His lips meet mine, mumble half buried in my skin. “This is a promise. You and I, for as long as Arathess exists with us on it. And after that. And after that.”

  It’s silly. It’s sweet. Can I have this? Do I deserve this? Maybe. Maybe not.

  Maybe what I deserve is not for me to decide.

  I can’t even think about the past. It’s blown away, like strong wind over dandelions. Every mistake, every hurt, every betrayal, everything we did to each other in Vetris, said to each other—these kisses heal it all shut. Heal it all closed. They will scar—of course they will. But they’ve stopped bleeding.

  And I’m so deliriously glad to stop bleeding.

  My laugh this time is water, running unsteadily and recklessly. “I’ll have you know, eternity is unbearable.”

  He leans his forehead on mine, our breath mixing white in the freezing air and his dark eyes gleaming with sun. “But with me?”

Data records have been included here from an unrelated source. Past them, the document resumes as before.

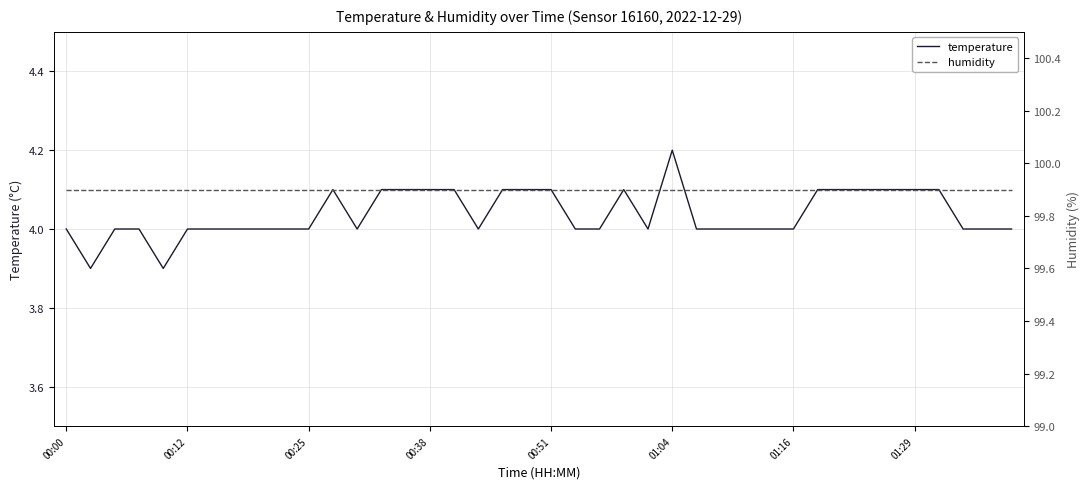

What is the lowest value of the temperature series?

3.9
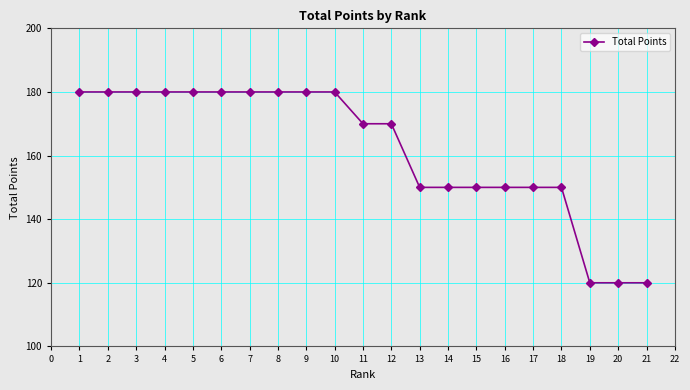

The value at 5 is 180. True or false?

True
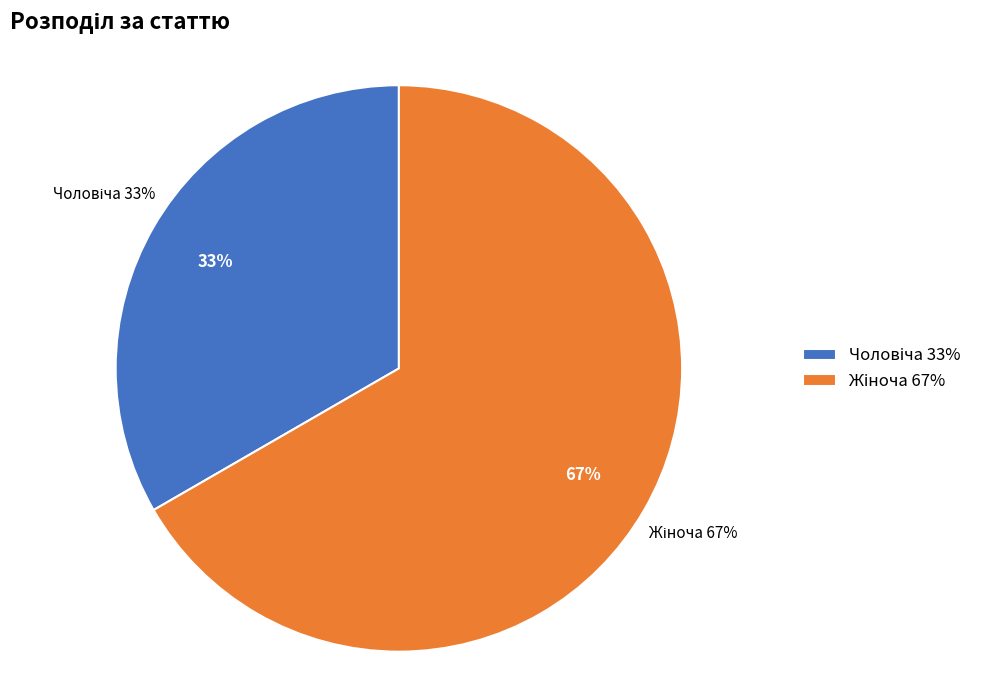

True or false: Жіноча accounts for 75% of the total.

False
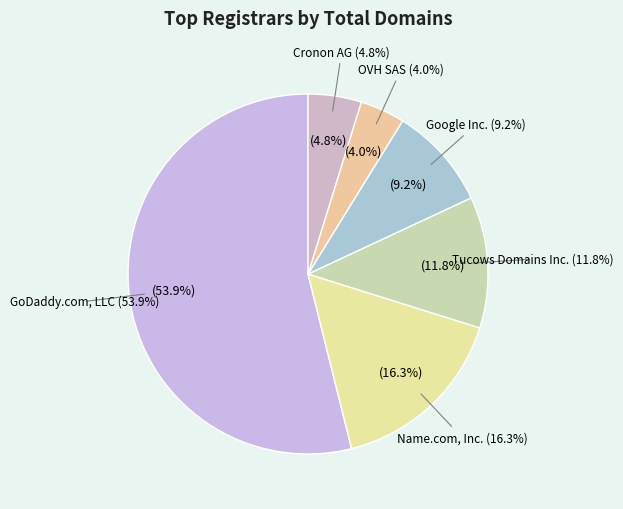

Count the number of slices in the pie.

6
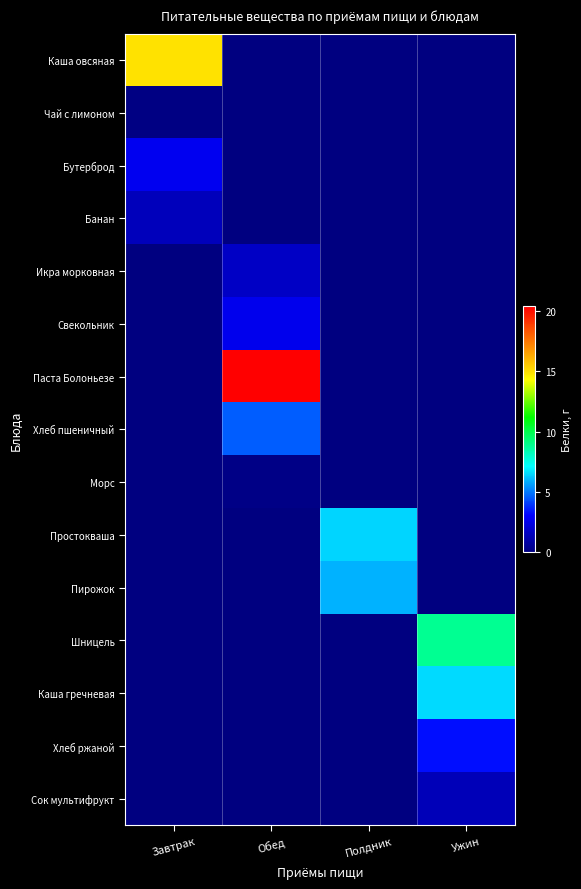

How many distinct data groups are displayed?

15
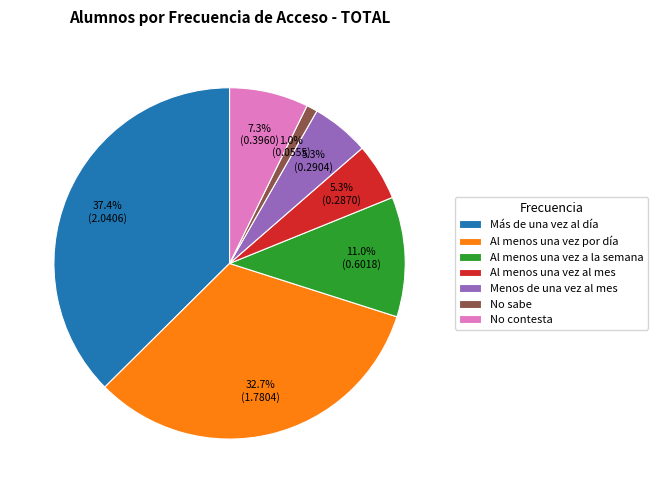

Is there a majority slice in this chart?

No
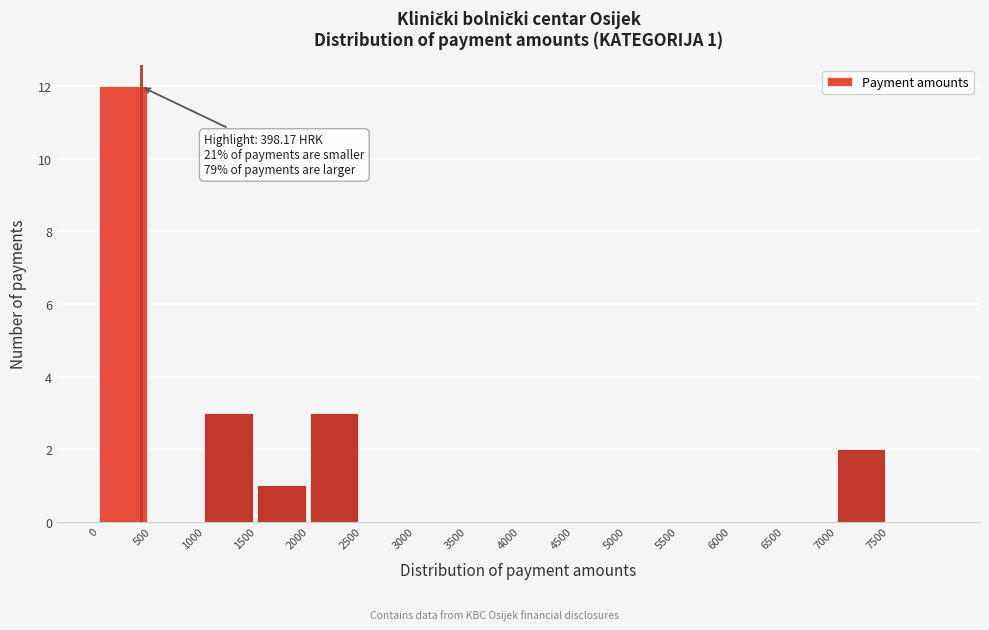

Which range on the x-axis has the tallest bar?

0 to 500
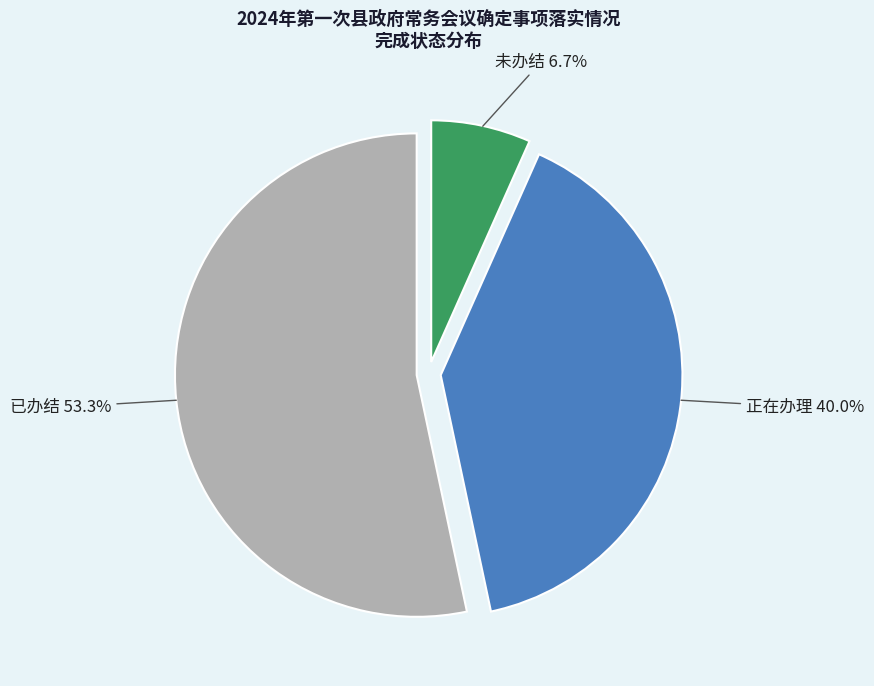

Approximately how many times larger is the value at 已办结 compared to 正在办理?

1.3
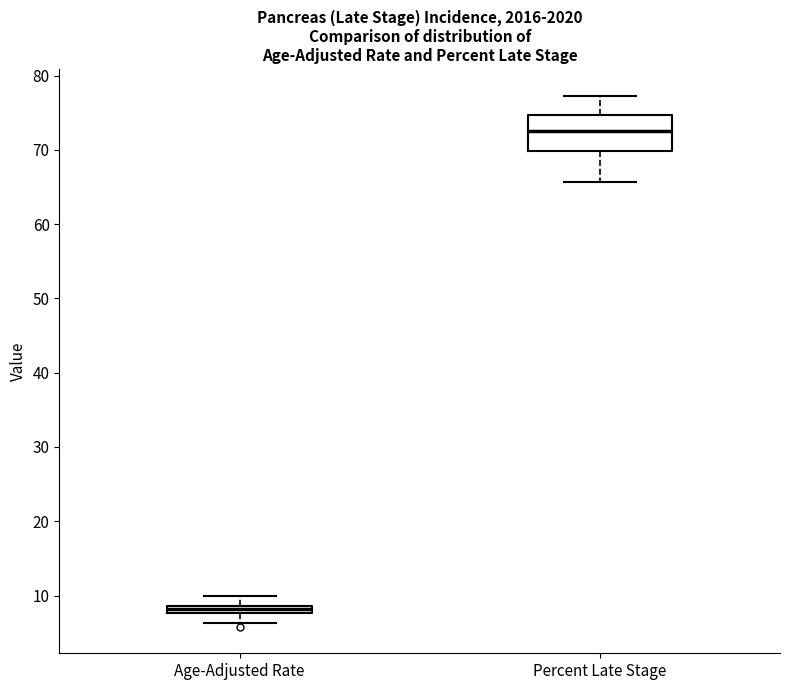

Which box has the highest median line?

Percent Late Stage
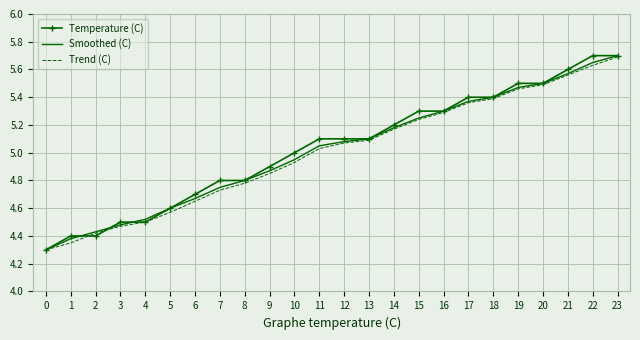

Is it true that Smoothed (C) equals 4.5 at 4?

True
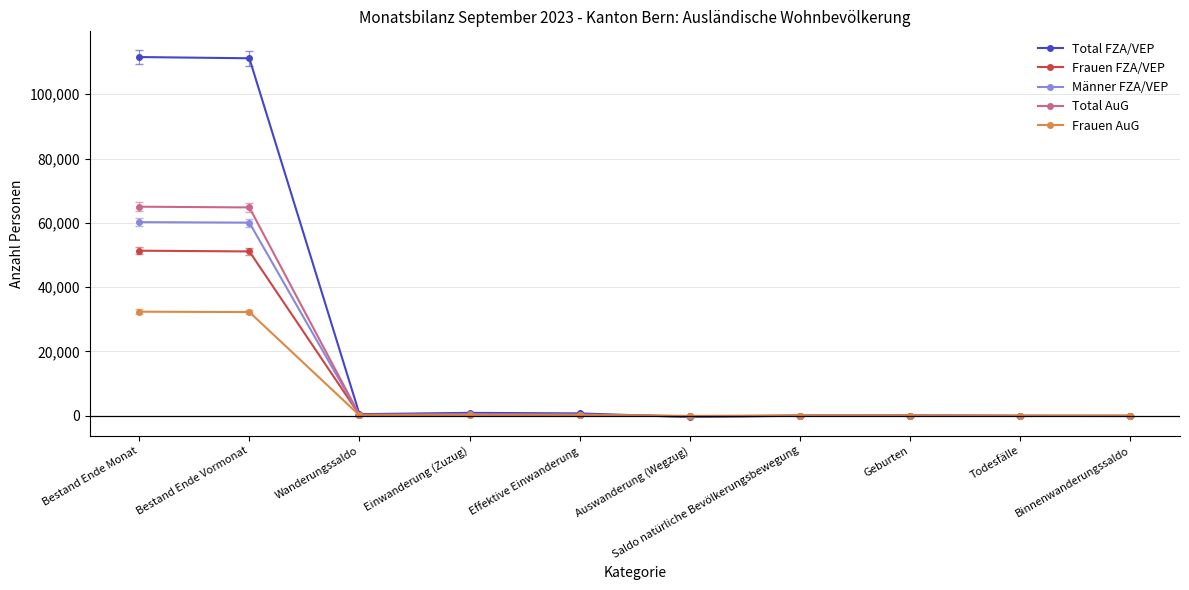

What is the average value of the Frauen AuG series?

6511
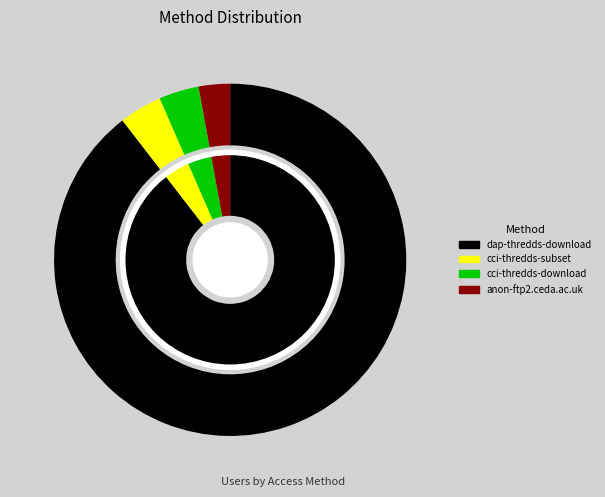

Which has a higher value, cci-thredds-subset or anon-ftp2.ceda.ac.uk?

cci-thredds-subset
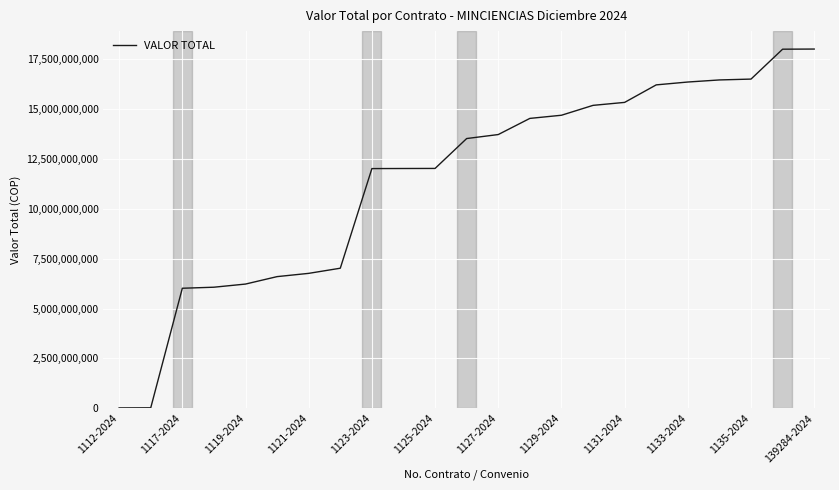

What is the maximum value shown in the chart?

18020294320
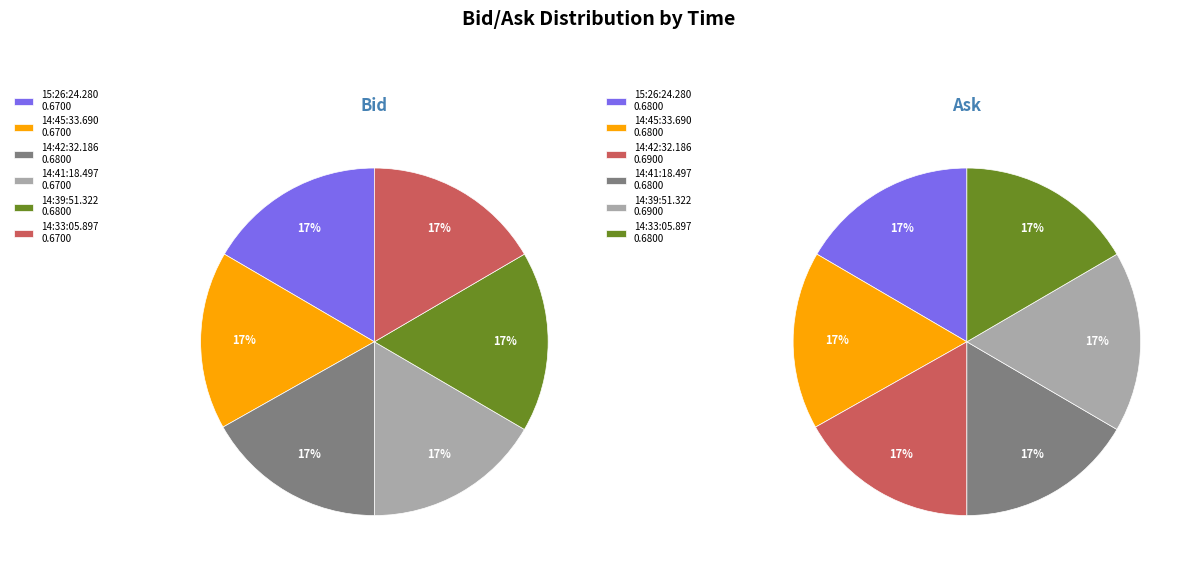

Is 5 the majority of the pie?

No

  “But with you, Lucien d’Malvane.” I kiss his proud nose, making a pressed line down to his lips. “Far less so.”

  3

  THE HARDEST

  PROMISE

  Love is, of course, a tad bit different for me than it is for everyone else.

  Lucien is still very much my witch. But it’s hard to remember that when we spend the rest of the afternoon wandering Breych’s hundred bridges, taking in every angle of the view, and talking about nothing at all—jokes about the nobles back home, about my time in the woods, his childhood memories. He says Fione’s all right, as all right as anyone can be after losing their loved one. Varia threatens at the surface of it all, his parents and his people, too. But he pulls it back—for me or for himself, I can’t tell.

  The hours soar by on easy wings made of his smile and his laugh. We make it easy on each other, because we both know: after this walk, after this time together, the real battle begins.

  The one to stop his sister.

  The one to, maybe, save the world from her. And her from herself.

  But where do we even begin? Who even has the answers for us?

  Sunset marks the end. Malachite finally comes to fetch us, but knowing him, he was watching all along. Politely, of course, he insists. With his back turned every time we decided to touch mouths. Lucien is fifteen different shades of red, helpless against the onslaught of Malachite and me teasing him together.